Die beiden ersten Lebensphilosophien sind die im Westen vorherrschenden Lehren des Idealismus und Materialismus. Gautama Buddha und Meister Dōgen zufolge muss als dritter Bereich das Handeln und Erfahren im gegenwärtigen Augenblick hinzukommen, also im Hier und Jetzt,. Dann können wir die zu enge Perspektive des Subjekts überschreiten und uns dadurch wesentlich befreien. Bei der Zazen-Praxis und im Alltag eröffnet sich durch das direkte Handeln im Hier und Jetzt eine neue Wahrheit, die zum Kern der buddhistischen Lehre gehört.
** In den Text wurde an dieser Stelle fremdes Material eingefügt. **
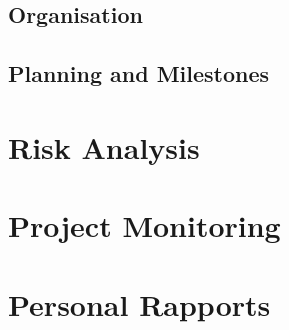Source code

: \subsection{Organisation}

\subsection{Planning and Milestones}

\section{Risk Analysis}

\section{Project Monitoring}

\section{Personal Rapports}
Die vierte umfassende Lebensphilosophie des Buddhismus ist das Erwachen oder die Erleuchtung, also die Befreiung. Sie enthält integrierend auch die drei ersten genannten Teilbereiche. Das Erwachen geht aber über diese Bereiche hinaus und bildet den „Schlussstein“ des buddhistischen Lehrgebäudes und der Praxis. Wenn die umfassende buddhistische Lehre im Einklang mit der Zazen-Praxis und dem täglichen Handeln steht, nenne ich das die zweite Erleuchtung.

Meister Dōgen drückt dies im Kapitel Genjō-kōan wie folgt aus: „Selbst wenn dies alles so ist, fallen die Blüten, während sie geliebt werden, und wuchert das Unkraut, während es ungeliebt ist.“

Damit will er sagen, dass wir über unsere kleinen Wünsche, Hoffnungen, Ängste und Erwartungen hinausgehen müssen, an die wir uns klammern. Wir müssen sie als solche erkennen und ihnen die einengende Kraft nehmen, um zur Wahrheit des Buddha-Dharma und des Lebens zu gelangen. Denn diese wirkliche Welt ist so, wie sie ist: rein, ohne Bedauern, kraftvoll und voller Dynamik. Warum sollten wir ihr entfliehen? Ich bin der festen Überzeugung, dass wir mit den vier Lebensphilosophien den Schlüssel für die Lehren des Gautama Buddha und Meister Dōgens in der Hand halten und das großartige Werk Shōbōgenzō damit erschließen können.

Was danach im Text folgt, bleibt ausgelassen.